__Task details__: Every record is to be duplicated exactly as it reads, without its images.

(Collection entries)
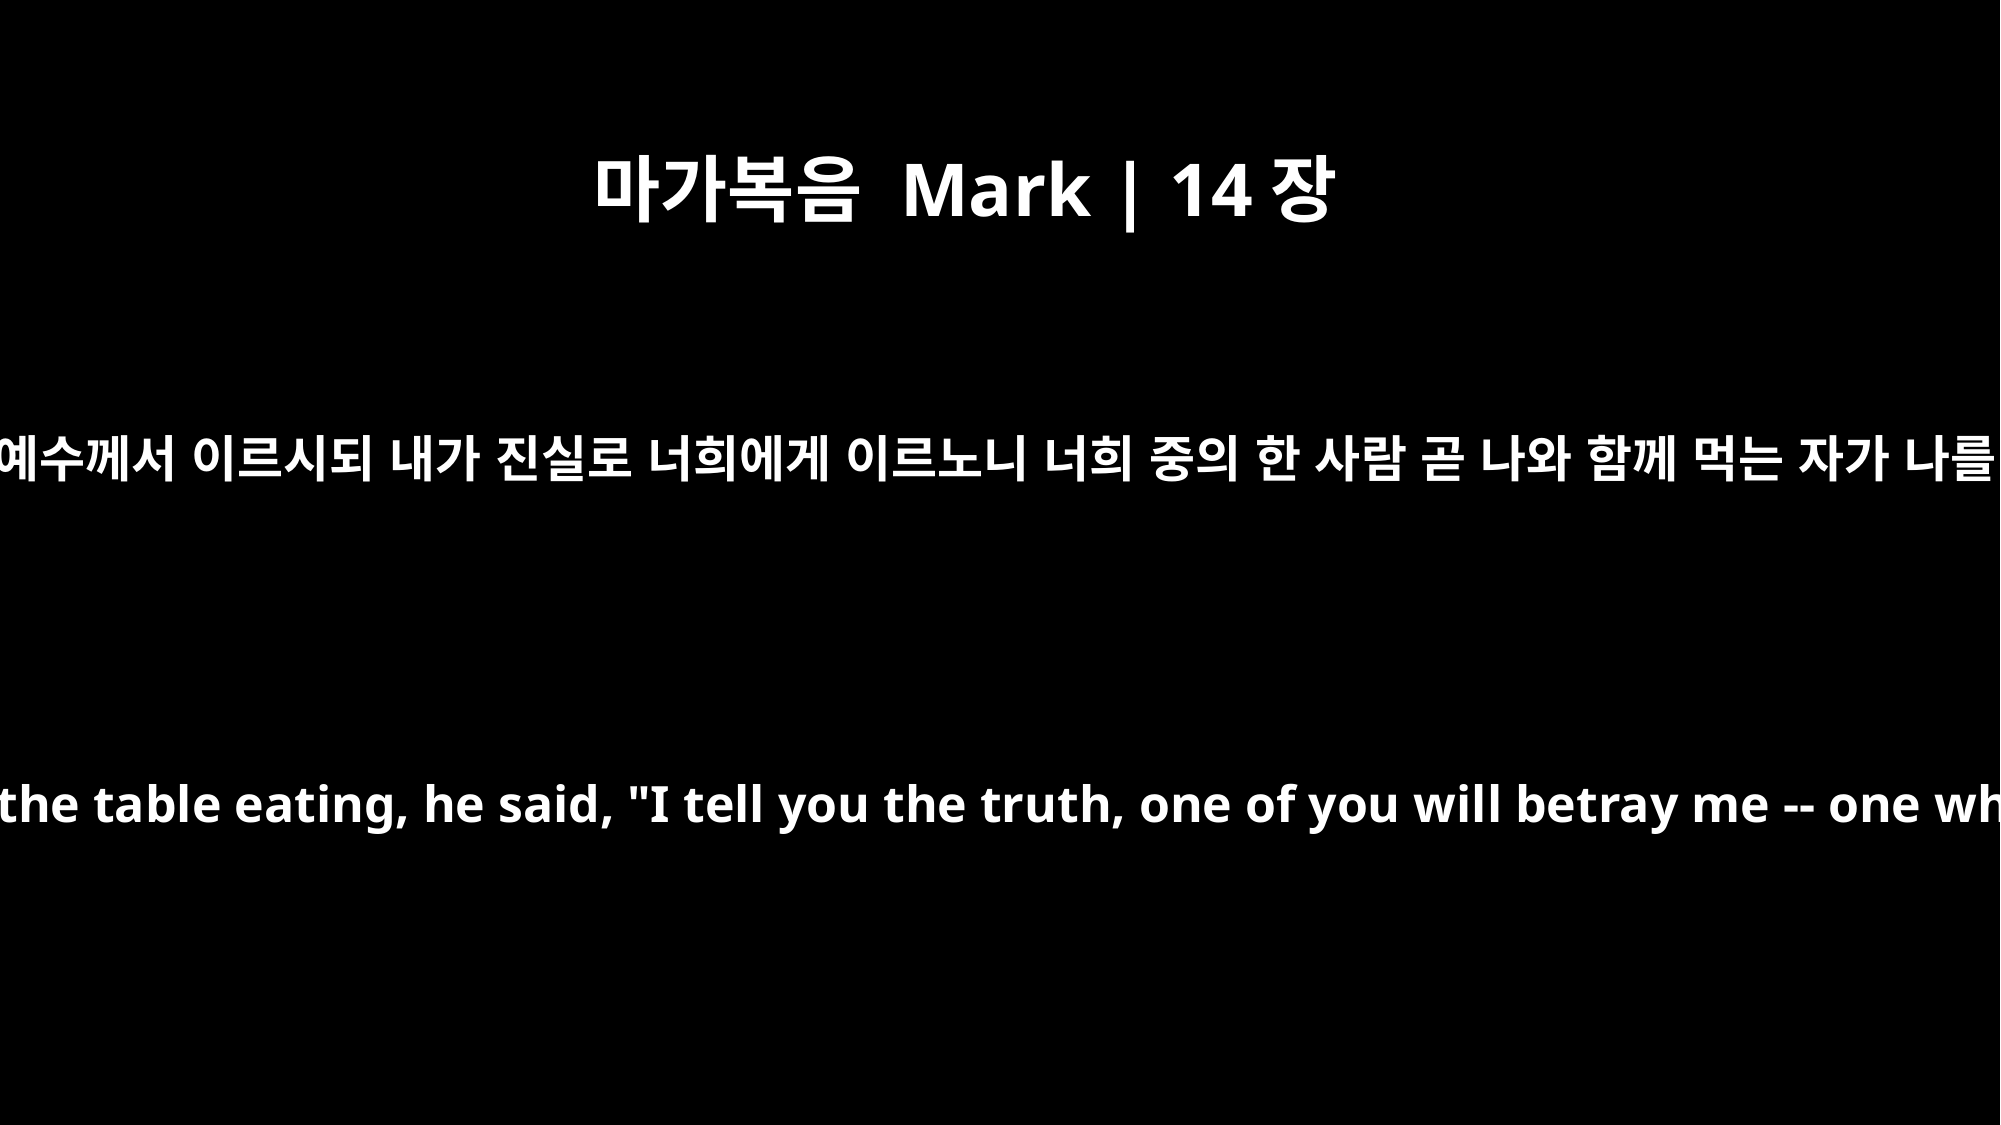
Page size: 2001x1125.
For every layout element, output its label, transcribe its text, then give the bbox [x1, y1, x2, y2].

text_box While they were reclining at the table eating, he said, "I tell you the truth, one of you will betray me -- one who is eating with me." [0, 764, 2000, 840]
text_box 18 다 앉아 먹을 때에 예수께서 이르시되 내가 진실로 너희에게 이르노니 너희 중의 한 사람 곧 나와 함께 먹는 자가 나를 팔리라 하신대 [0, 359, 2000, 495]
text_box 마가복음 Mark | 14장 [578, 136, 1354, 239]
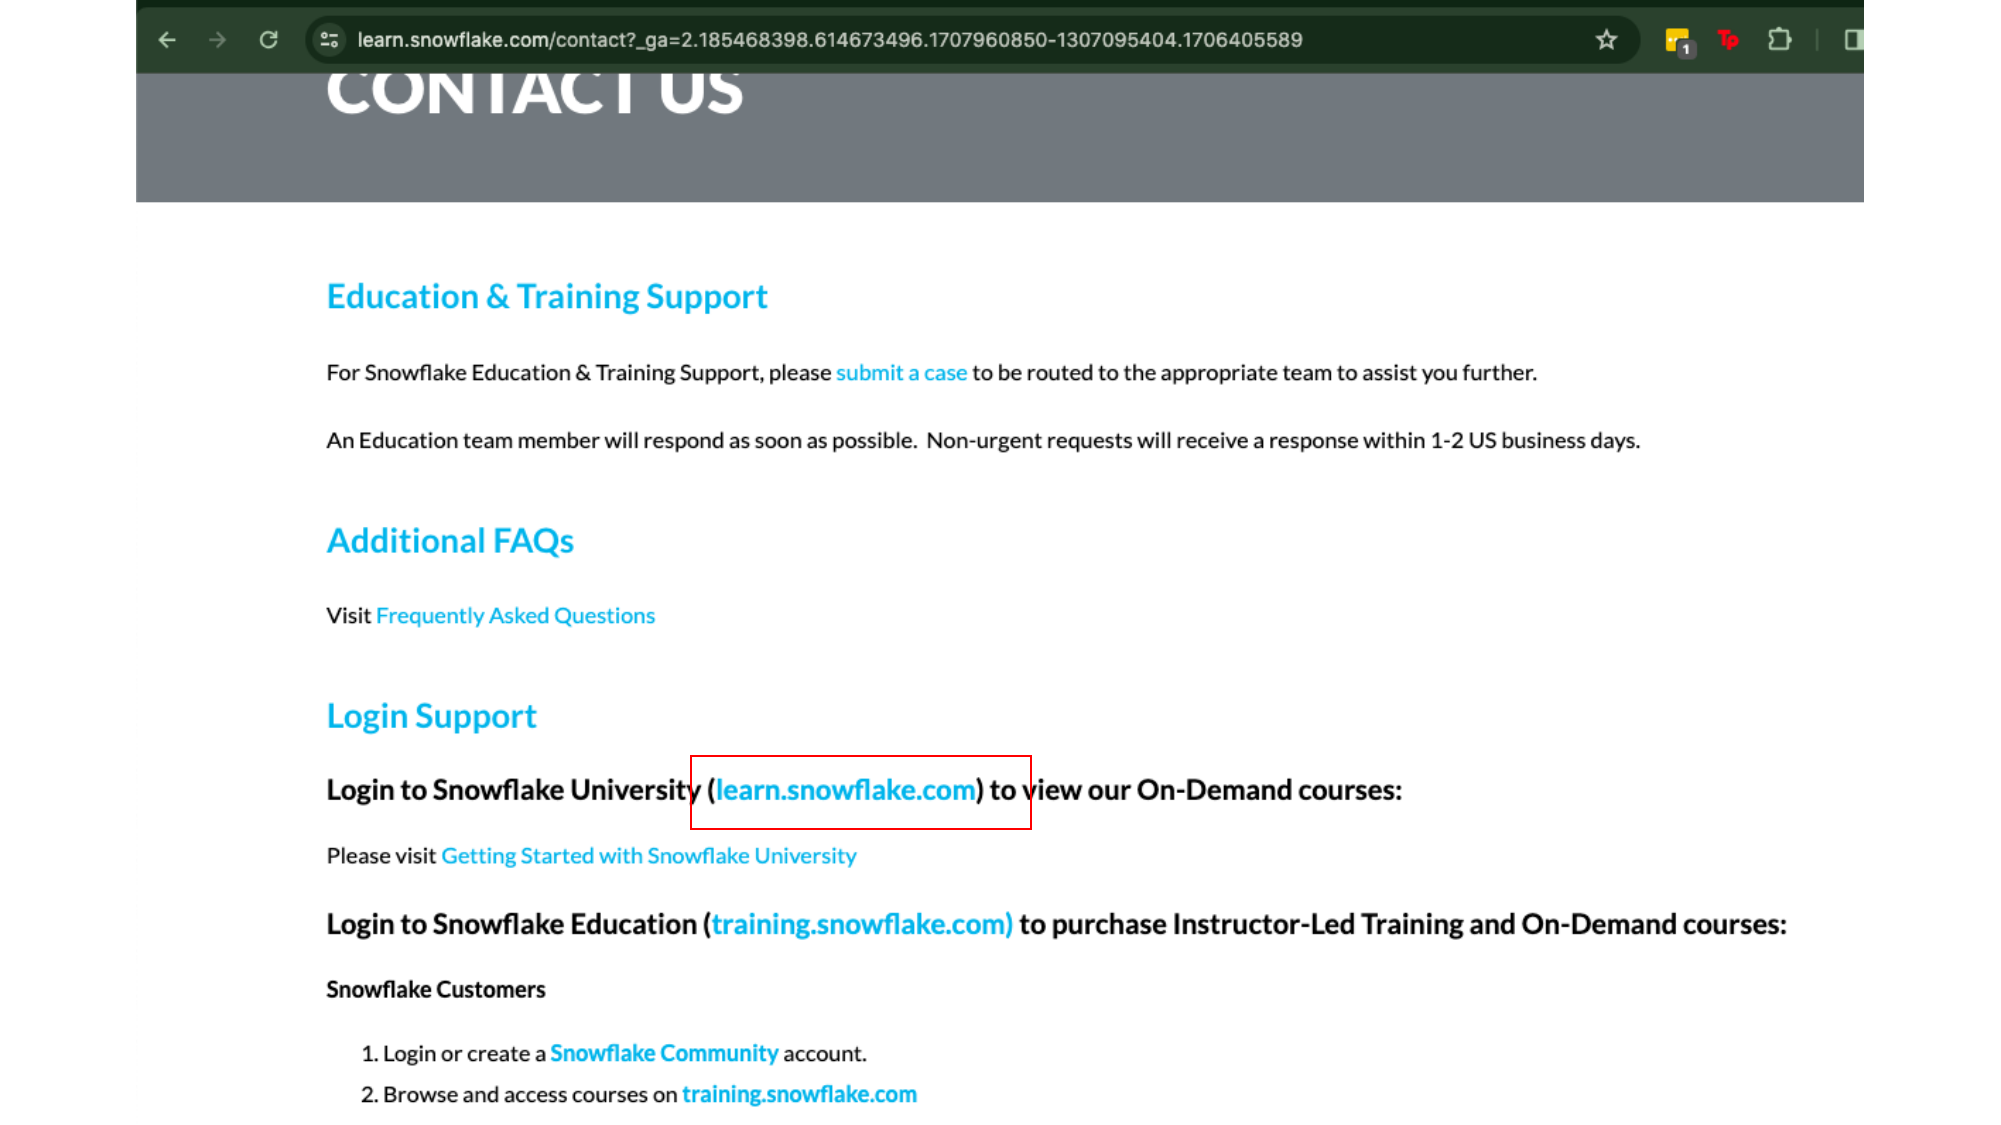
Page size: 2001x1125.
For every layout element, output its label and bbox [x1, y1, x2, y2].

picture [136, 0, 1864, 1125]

__Exercise answer__:
Page size: 2001x1125.
For every layout element, output its label, transcribe its text, then give the bbox [x1, y1, x2, y2].

text_box While they were reclining at the table eating, he said, "I tell you the truth, one of you will betray me -- one who is eating with me." [0, 764, 2000, 840]
text_box 18 다 앉아 먹을 때에 예수께서 이르시되 내가 진실로 너희에게 이르노니 너희 중의 한 사람 곧 나와 함께 먹는 자가 나를 팔리라 하신대 [0, 359, 2000, 495]
text_box 마가복음 Mark | 14장 [578, 136, 1354, 239]
Page size: 2001x1125.
For every layout element, output its label and bbox [x1, y1, x2, y2].

picture [136, 0, 1864, 1125]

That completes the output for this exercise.